Pour qui aime Cohen, la lecture de Leonard Cohen – Sur un fil est un « must » : voici un biopic en BD sur l’un des plus grands artistes du siècle dernier qui se dévore, qui génèrera une multitude d’émotions en nous, et on ne s’en plaindra donc pas… même si l’ouvrage définitif sur Cohen reste encore à écrire.
Réaliser la biographie d’un musicien ou d’un groupe en BD est un exercice « classique » mais qui semble de plus en plus populaire, mais ce ne sont pas forcément les plus grandes stars qui inspirent les plus grands livres : nul fan du 9ème Art n’oubliera par exemple le magique hommage au saxophoniste de jazz assez méconnu Barney Wilen, Barney et la note bleue de Loustal et Paringaux, alors que, en parallèle, nombreux sont les ouvrages sur les plus immenses musiciens, classiques ou modernes, qui ont échoué à capturer l’essence de leur travail ou de leur génie musical, ou qui sont passés à côté de l’importance émotionnelle d’une musique pour ceux qui l’aiment.
Rien n’était donc joué quand le Canadien Philippe Girard s’est attelé à chroniquer les moments-clé de la vie complexe de son compatriote Leonard Cohen, par ailleurs déjà bien documentés par divers biographes cités à la fin de sa BD, Leonard Cohen – Sur un fil (comme Bird on a Wire, bien entendu…). Il est évident qu’un personnage comme Cohen, complexe, voire ambigu, redoutable séducteur et « homme à femmes » et poète génial, auteur de dizaines de textes magnifiques, contenant d’ailleurs autant d’aphorismes brillants, est un matériau idéal pour une telle BD : au final, même sans entendre sa musique, l’essentiel de sa vie et de son Art peut être capturé en images et en mots. Et ce mélange improbable d’humour et de désespoir, de trivialité et de sublime qui font le charme inusable de l’œuvre du barde canadien, n’est-ce pas du pain béni pour quiconque qui veut raconter sa vie ?

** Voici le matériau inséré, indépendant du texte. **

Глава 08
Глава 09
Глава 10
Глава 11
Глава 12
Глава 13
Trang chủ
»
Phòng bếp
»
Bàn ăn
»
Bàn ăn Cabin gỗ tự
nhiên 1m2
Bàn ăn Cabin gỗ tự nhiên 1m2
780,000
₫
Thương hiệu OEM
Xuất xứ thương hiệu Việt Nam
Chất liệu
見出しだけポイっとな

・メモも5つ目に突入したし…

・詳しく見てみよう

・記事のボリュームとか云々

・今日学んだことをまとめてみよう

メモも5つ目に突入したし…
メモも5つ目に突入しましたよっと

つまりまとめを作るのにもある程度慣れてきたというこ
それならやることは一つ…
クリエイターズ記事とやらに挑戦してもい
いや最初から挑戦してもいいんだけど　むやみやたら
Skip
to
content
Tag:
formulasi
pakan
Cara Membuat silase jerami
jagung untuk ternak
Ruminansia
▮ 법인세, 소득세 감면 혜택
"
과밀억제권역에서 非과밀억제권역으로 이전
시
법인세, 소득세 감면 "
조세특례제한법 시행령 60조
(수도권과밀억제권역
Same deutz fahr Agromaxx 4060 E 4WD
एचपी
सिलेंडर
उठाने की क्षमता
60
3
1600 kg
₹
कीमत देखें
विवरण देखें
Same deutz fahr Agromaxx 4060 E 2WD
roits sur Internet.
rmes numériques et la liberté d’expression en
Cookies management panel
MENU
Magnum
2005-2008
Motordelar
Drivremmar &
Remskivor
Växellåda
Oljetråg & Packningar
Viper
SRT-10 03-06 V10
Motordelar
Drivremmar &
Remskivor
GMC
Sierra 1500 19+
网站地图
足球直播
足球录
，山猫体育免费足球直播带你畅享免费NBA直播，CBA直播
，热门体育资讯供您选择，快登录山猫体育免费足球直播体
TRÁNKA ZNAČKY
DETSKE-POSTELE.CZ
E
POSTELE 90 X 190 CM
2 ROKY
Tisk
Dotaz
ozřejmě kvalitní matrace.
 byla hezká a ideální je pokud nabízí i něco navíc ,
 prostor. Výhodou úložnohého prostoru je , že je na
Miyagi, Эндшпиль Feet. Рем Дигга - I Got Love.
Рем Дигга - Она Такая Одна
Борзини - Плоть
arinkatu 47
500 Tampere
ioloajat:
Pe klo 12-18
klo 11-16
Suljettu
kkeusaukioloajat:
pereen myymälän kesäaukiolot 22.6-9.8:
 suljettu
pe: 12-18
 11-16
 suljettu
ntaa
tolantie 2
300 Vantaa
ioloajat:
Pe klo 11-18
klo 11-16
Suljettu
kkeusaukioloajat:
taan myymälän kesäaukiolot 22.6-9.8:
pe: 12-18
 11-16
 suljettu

Girard imagine donc Len en train de mourir chez lui, tombé de son lit, repassant en revue quelques épisodes importants de sa vie, et les commentant avec nostalgie mais aussi avec pas mal de dérision : tout cela est à la fois triste et pourtant plein d’énergie, de drôlerie et, surtout, d’amour. D’amour des femmes, d’amour des mots, d’amour sensuel de ce que toute l’existence peut apporter de plaisirs, et au final, même, d’une sorte d’amour de ses racines juives, contre lesquelles il est clair que Cohen aura toujours lutté mais qu’il aura également toujours chéries.
Le résultat, s’appuyant sur une narration ingénieuse, rapide sans être superficielle, sur l’utilisation à bon escient de citations de Cohen – extraits de ses chansons ou déclarations fameuses -, et sur un dessin élégant et à la parfaite lisibilité, peut engendrer autant de compliments que de réserves. Certains fans trouveront ce résumé rapide de la vie d’un homme compliqué définitivement trop simpliste, restant à la surface d’évènements connus sans en explorer l’impact ni la résonance dans l’œuvre du poète et du musicien, abusant du « name dropping » (Janis Joplin, évidemment, mais aussi Nico, Lou Reed, John Cale, Phil Spector, Jeff Buckley, etc.) pour maintenir l’attention du lecteur. C’est surtout parce qu’il n’essaie à aucun moment de nous faire comprendre « l’homme Cohen » derrière l’artiste public aux « hauts faits » bien connus – la maîtrise du public déchaîné du festival de l’Ile de Wight, le Chelsea Hotel, l’enregistrement épique de l’album avec Spector, la naissance de la chanson mythique qu’est devenue Hallelujah, la retraite dans le monastère bouddhiste, et pour finir l’interminable et magnifique dernière tournée provoquée par l’escroquerie dont il a été victime – que Girard condamne son livre à une indéniable superficialité.
Mais pourtant, pourtant, comment – et surtout pourquoi – nier l’immense plaisir que cette lecture nous a apporté, à nous qui vénérons Leonard Cohen comme l’un des artistes les plus importants de la musique du XXè siècle. Oui, nous avons ri, rêvé, pleuré, presque à chacune des pages de ce Leonard Cohen – Sur un fil. Alors, s’il est indéniable que l’ultime biopic en BD sur Cohen reste encore à écrire, nous ne pouvons que remercier Philippe Girard pour tous ces sentiments que son livre aura fait naître en nous.